### Directions
Copy out the lines below word for word, leaving out the pictures.

### Exercise material
******

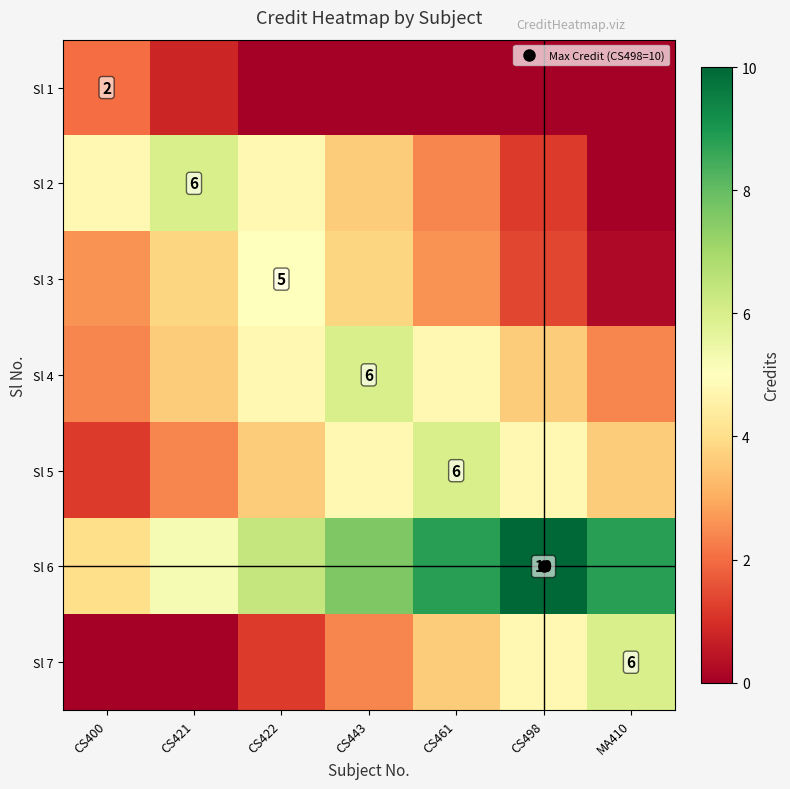

Rank the series at CS443 from highest to lowest value.

Sl 6, Sl 4, Sl 5, Sl 3, Sl 2, Sl 7, Sl 1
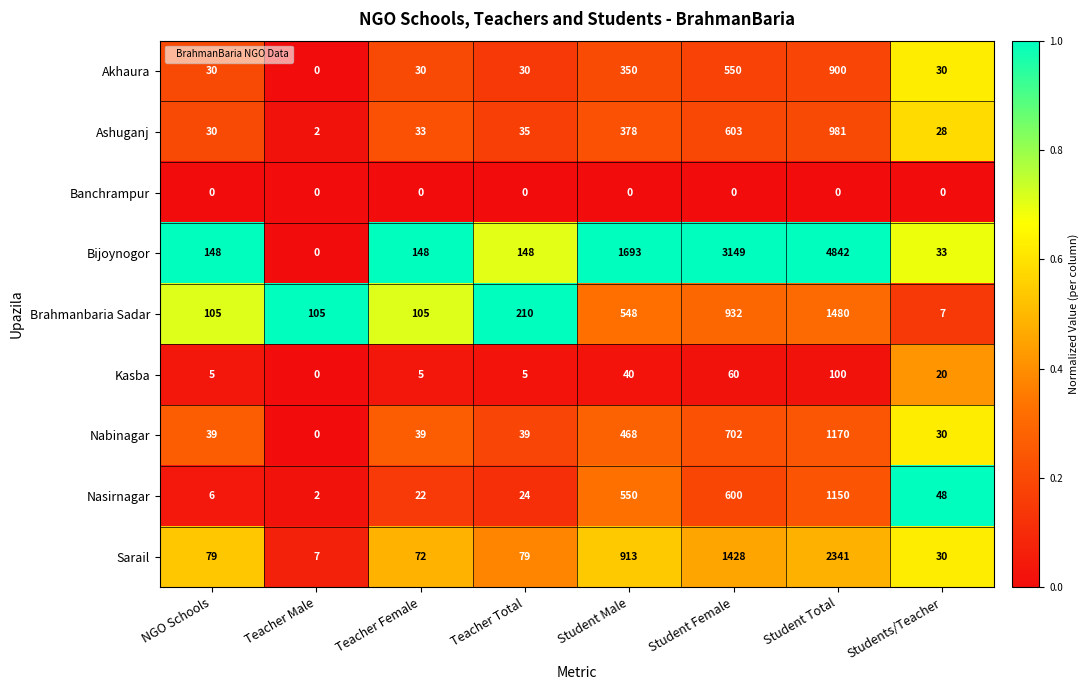

What is the difference between the maximum and minimum values in the Nasirnagar series?

1148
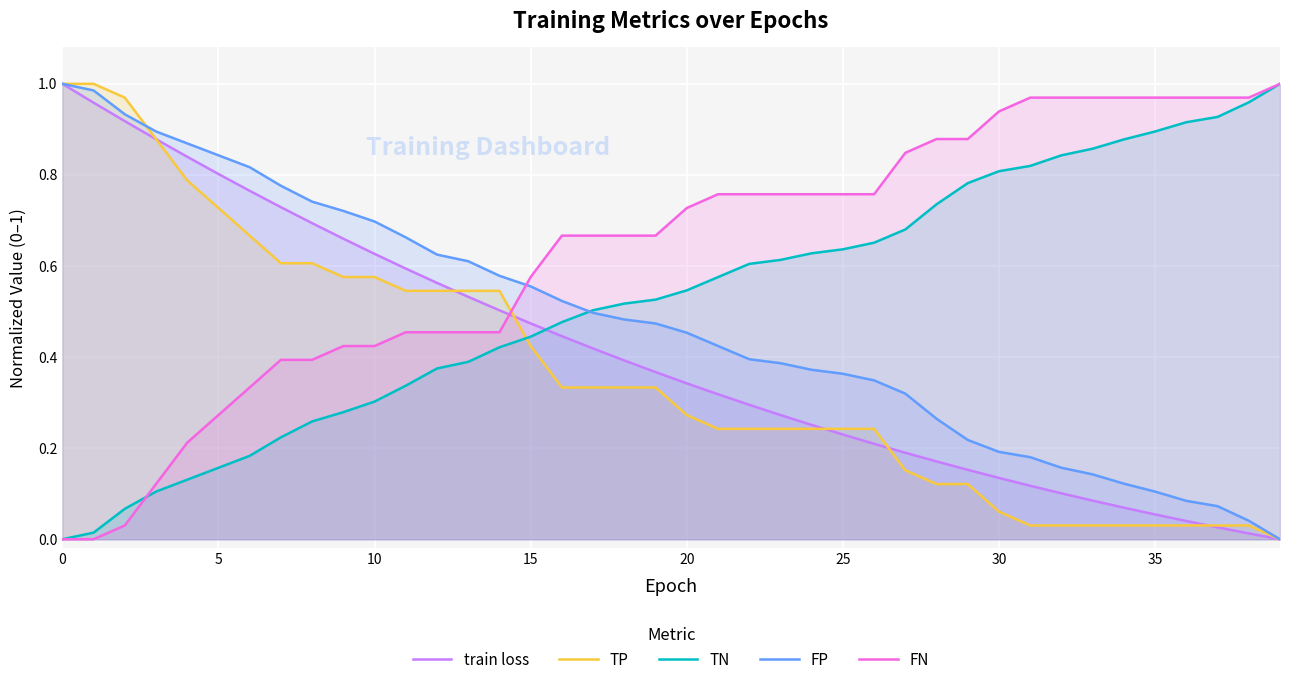

The train loss series shows 0.3 at 16. True or false?

False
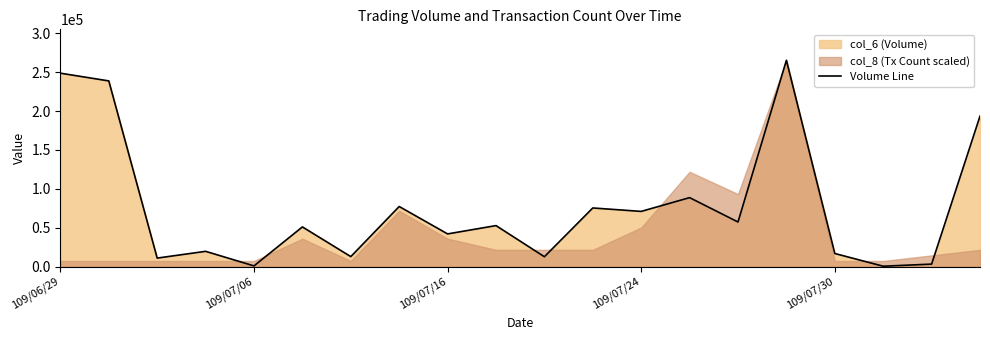

True or false: the data has more than 1 interior local peaks.

True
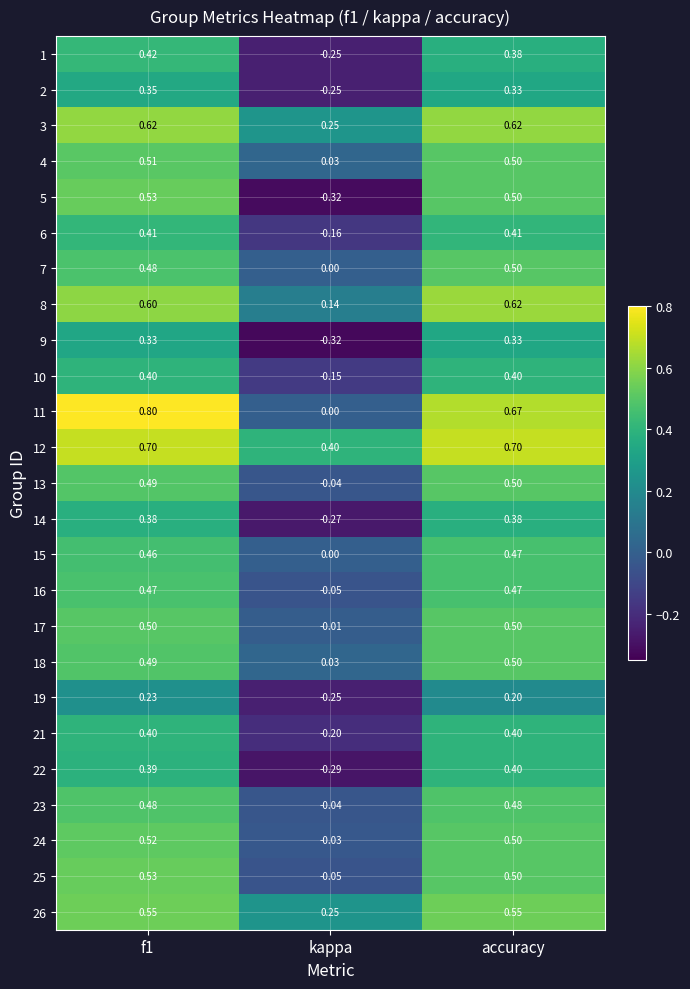

Which label corresponds to the smallest value in the chart?

kappa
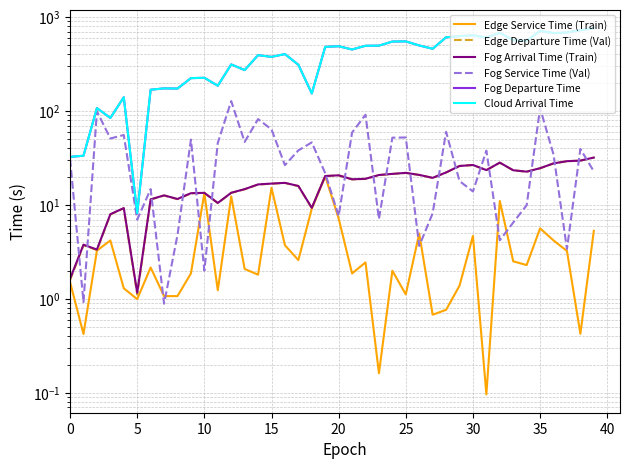

What are all the series names shown in the legend?

Edge Service Time (Train), Edge Departure Time (Val), Fog Arrival Time (Train), Fog Service Time (Val), Fog Departure Time, Cloud Arrival Time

******

### Exercise answer
Rank the series at CS443 from highest to lowest value.

Sl 6, Sl 4, Sl 5, Sl 3, Sl 2, Sl 7, Sl 1

What is the difference between the maximum and minimum values in the Nasirnagar series?

1148

The train loss series shows 0.3 at 16. True or false?

False

True or false: the data has more than 1 interior local peaks.

True

Which label corresponds to the smallest value in the chart?

kappa

What are all the series names shown in the legend?

Edge Service Time (Train), Edge Departure Time (Val), Fog Arrival Time (Train), Fog Service Time (Val), Fog Departure Time, Cloud Arrival Time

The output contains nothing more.